Missing Presumed Dead

Following a person’s disappearance for at least seven years, that person may be presumed to be dead. However, whether the person has died is a question of fact therefore it is not always necessary to wait seven years – even where that person’s body has not been found.

Background

Wiehong Guo (“WG”) was a permanent resident of Australia. She had been born in China but moved to Australia in 2000 where she purchased a property in Carlingford (“the Carlingford Property”). WG continued to maintain relationships with people in Australia and her family in China.

WG had not been seen since April 2001. Despite inquiries police couldn’t locate her, nor did any bank or government agencies have any records or transactions after this date similarly immigration records indicated that WG had not left Australia.

The Proceedings

On 1 October 2019, WG’s daughter Sijia Guo, (“the Plaintiff”) sought various forms of relief, including a family provision order based upon the premise that WG was dead.

Yong Wei Gao, WG’s husband (but not the Plaintiff’s father) was named as a defendant. Yong Wei married WG in about March 2000 and they remained married at the date of her disappearance.

Sijia and Yong Wei agreed that WG should be considered dead but as there was no proof that they had died required the Court to decide that the missing person was dead. The onus of establishing the presumption the WG was dead rests on the party who seeks it, and it is found on the balance of probabilities.

The court found that there was no acceptable, affirmative, or direct evidence that WG is dead.
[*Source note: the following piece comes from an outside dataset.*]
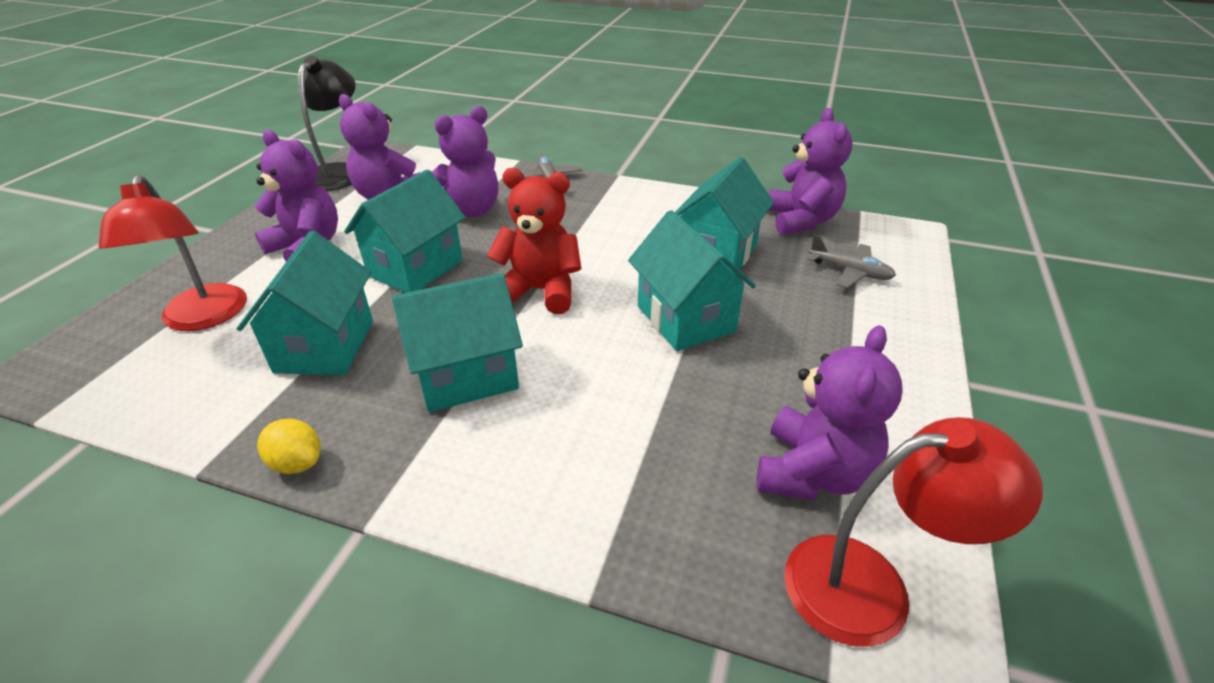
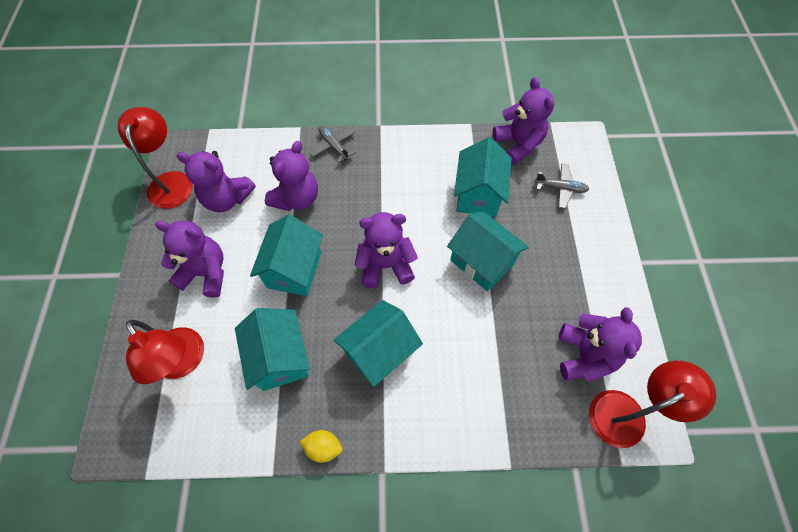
camera: 20 degrees left, 25 degrees up
black lamp [298,56,356,191] -> red lamp [118,107,193,209]
red teddy bear [487,168,581,314] -> purple teddy bear [355,212,418,288]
Nor is there proof of death by inference therefore, the parties rely upon proof of death by presumption that the person has been absent, and not been heard of, or from, by those who might have been expected to hear of, or from, her, or him, for seven years.

The Court was satisfied, on the balance of probabilities, WG has been missing for more than 7 years; her disappearance was unexpected and unexplained and those most likely to have not heard from her. WG’s body has not been discovered or identified. Importantly, there is no evidence to raise an issue that WG is alive or any reason to believe that she was alive, which would rebut the presumption of death.

Section 40A of the Probate and Administration Act 1898 (NSW), relevantly, provides:

(1) Where the Court is satisfied, whether by direct evidence or on presumption of death, that any person is dead, the Court shall have jurisdiction to grant probate of the person’s will or administration of the person’s estate, notwithstanding that it may subsequently appear that the person was living at the date of the grant.

Section 40B(3) of the Probate and Administration Act, relevantly, provides:

The estate shall not be distributed without the leave of the Court.

The Decision

The Court was satisfied that WG, on presumption of death, is no longer alive and left no Will. Sijia and Yong Wei are entitled under the operation of the rules of intestacy, to share the estate of WG each consent to an independent administrator being appointed to administer the intestate estate of WG.

Additionally, Yong Wei will not sell, mortgage, charge, or in any way encumber, or deal with, the Carlingford property until further order of the Court.